Uma das obrigações mais difíceis da vida adulta é, sem dúvidas, ter que conhecer os sogros.

Ao tentar impressionar o sogro, que é um ex-agente da CIA vivido por ninguém menos que Robert De Niro, o protagonista (Ben Stiller) entra numa bola de neve de mentiras, enquanto destrói as cinzas da avó e arruína o jantar em família por completo.

Toda tentativa de consertar o erro, Greg deixa o relacionamento com o seu sogro ainda pior. A sensação de assistir sabendo que a verdade vai aparecer a qualquer momento, dá vontade genuína de pausar para respirar.
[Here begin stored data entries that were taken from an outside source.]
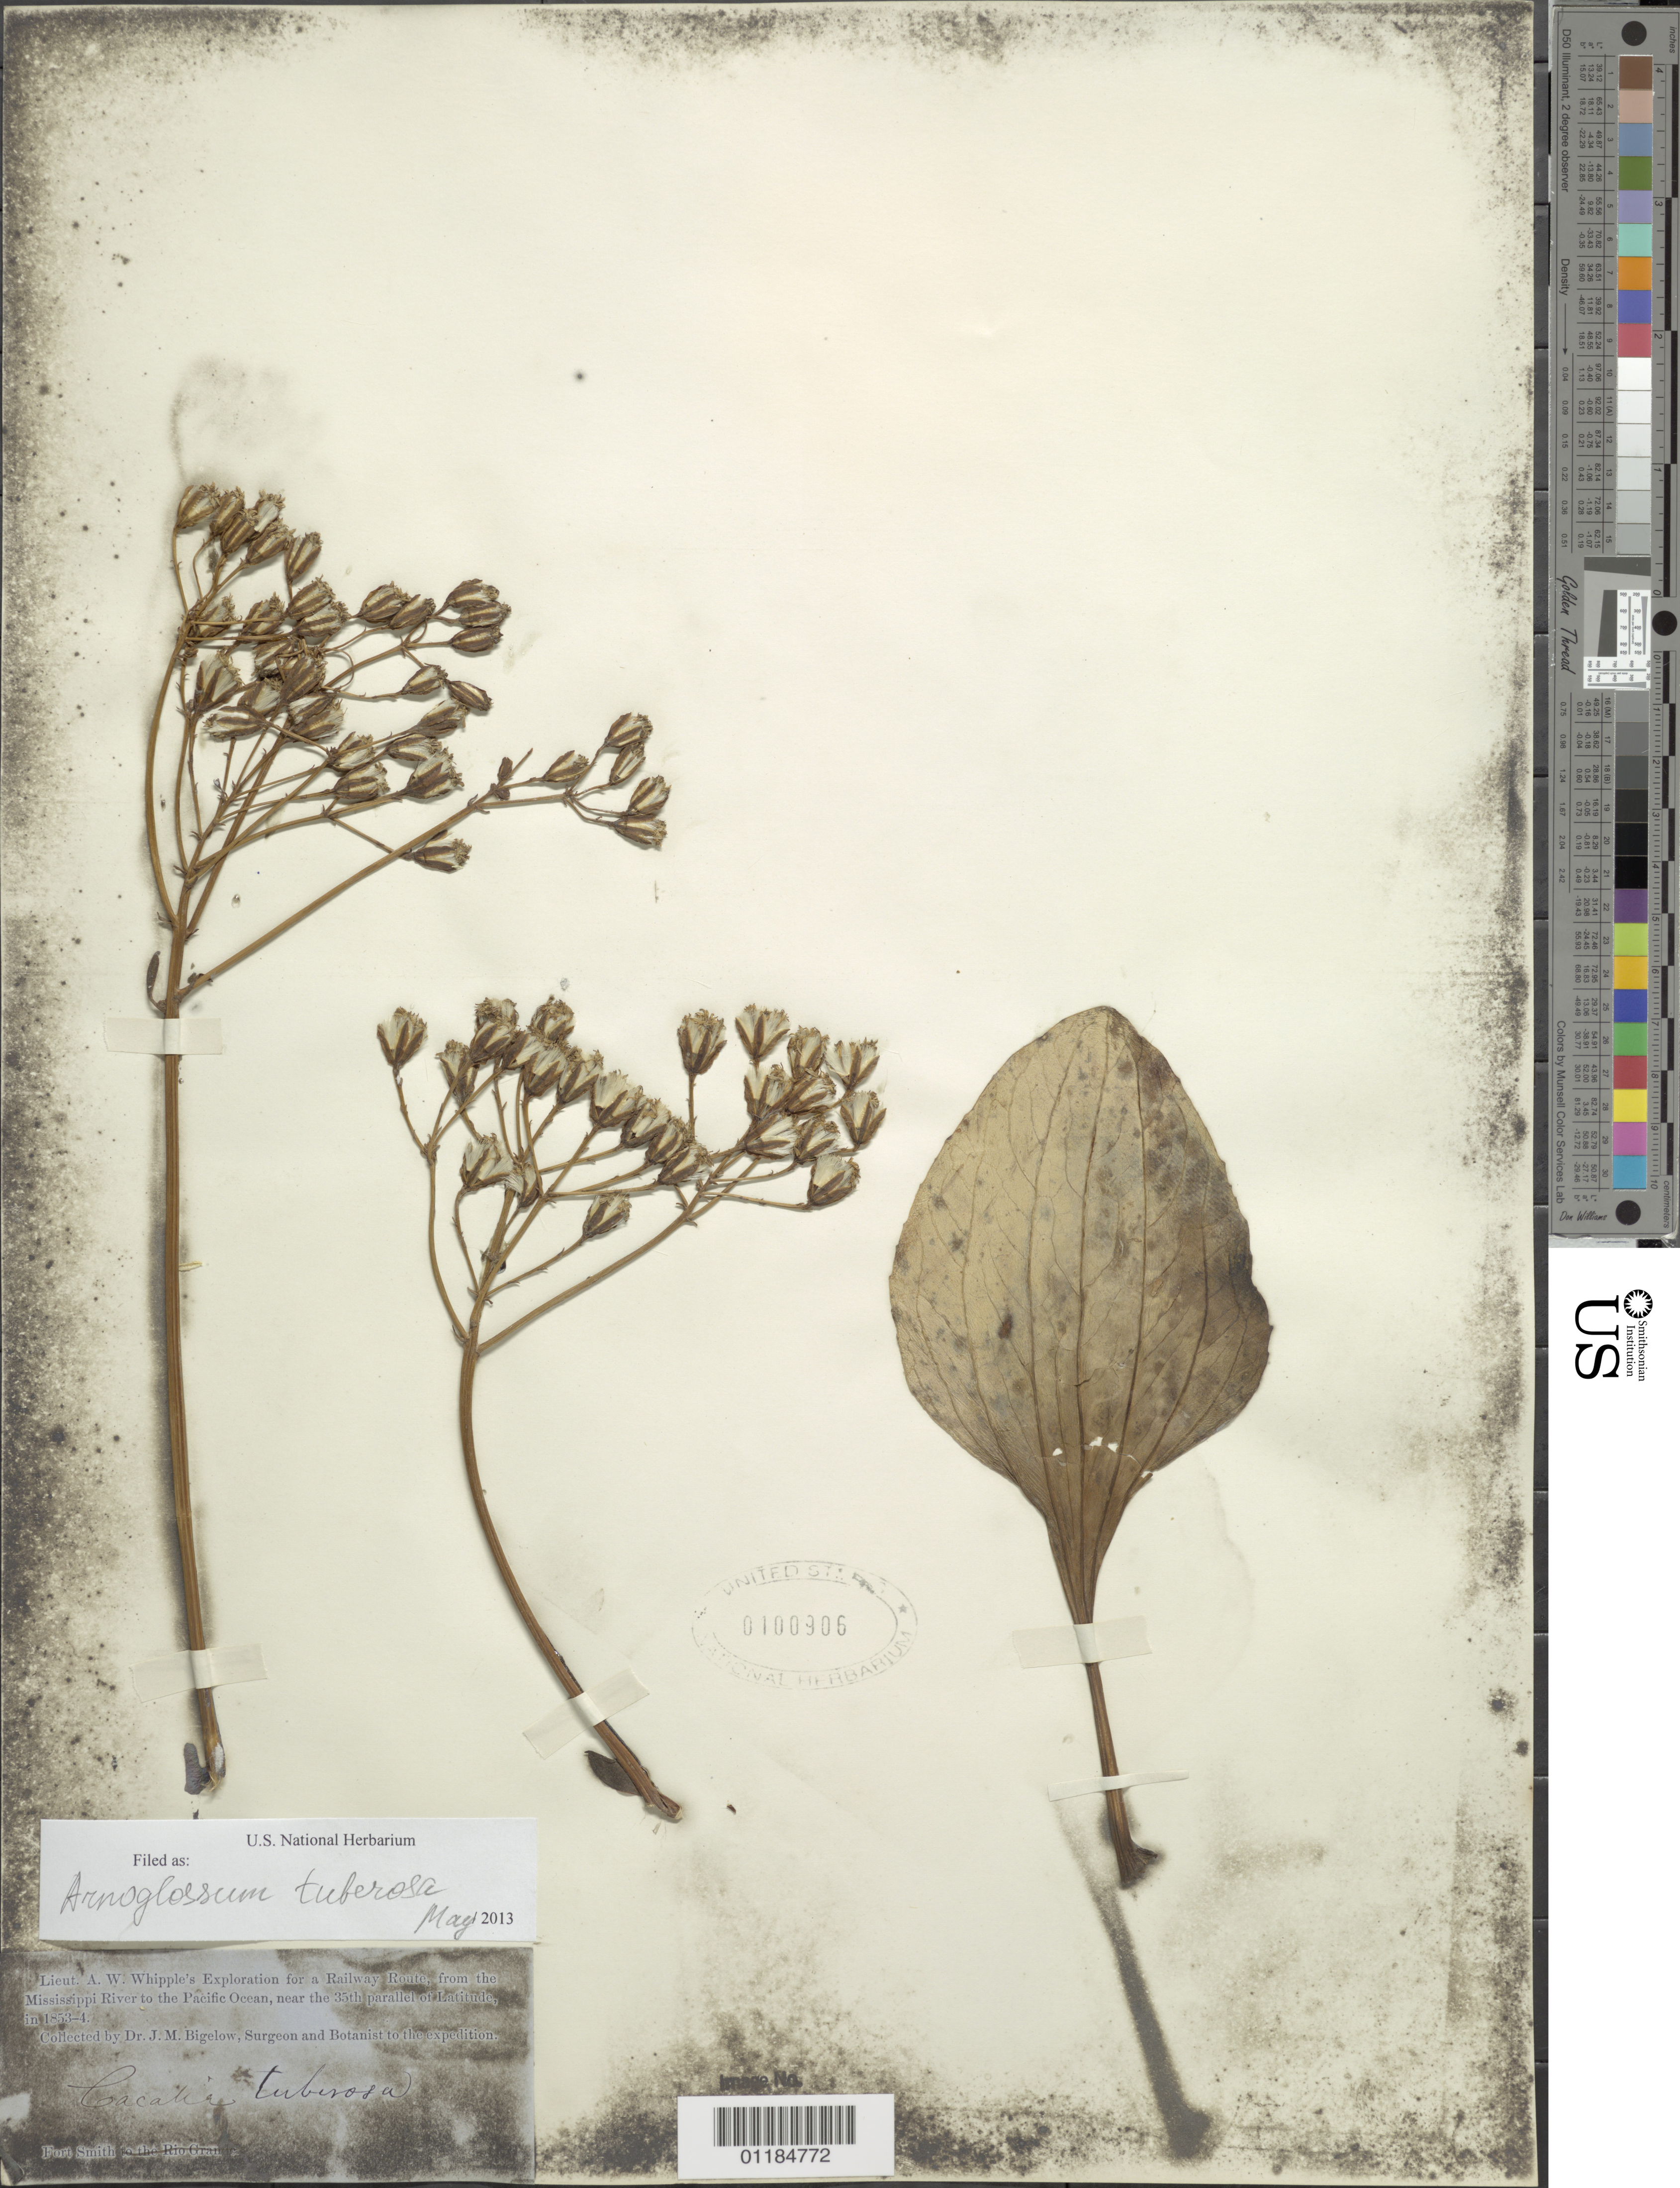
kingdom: Plantae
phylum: Tracheophyta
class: Magnoliopsida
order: Asterales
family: Asteraceae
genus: Arnoglossum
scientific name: Arnoglossum plantagineum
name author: Raf.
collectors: J. M. Bigelow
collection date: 1853/1854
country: United States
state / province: California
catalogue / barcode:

Entrando Numa Fria vai ganhar uma sequência este ano, com a cantora e atriz Ariana Grande integrando no elenco original.

Quem Vai Ficar Com Mary?

Ted é um jovem mancebo que tem o sonho de levar Mary ao baile de formatura. Tudo dá errado e, anos mais tarde, ele contrata Pat para localizá-la na tentativa de se reaproximarem.

O que acontece é que todos os rapazes do longa se apaixonam por Mary, virando uma briga para ver quem vai conquistar o coração da moça primeiro.

Quem Vai Ficar Com Mary merece ser assistido por ter Ben Stiller no elenco, além de Cameron Diaz no seu auge da beleza.

Superbad: É Hoje

Superbad É Hoje

A memorável jornada de Fogell, Evan e Seth tentando comprar bebidas alcoólicas para impressionarem garotas tinha tudo para ter um final feliz, mas os jovens transformam a noite num verdadeiro pesadelo, com direto a fuga na polícia, identidade falsa e vômito.

Superbad: É Hoje conquistou o patamar de melhor comédia dos anos 2000, que por sinal, apresentou inúmeros momentos de pura vergonha alheia.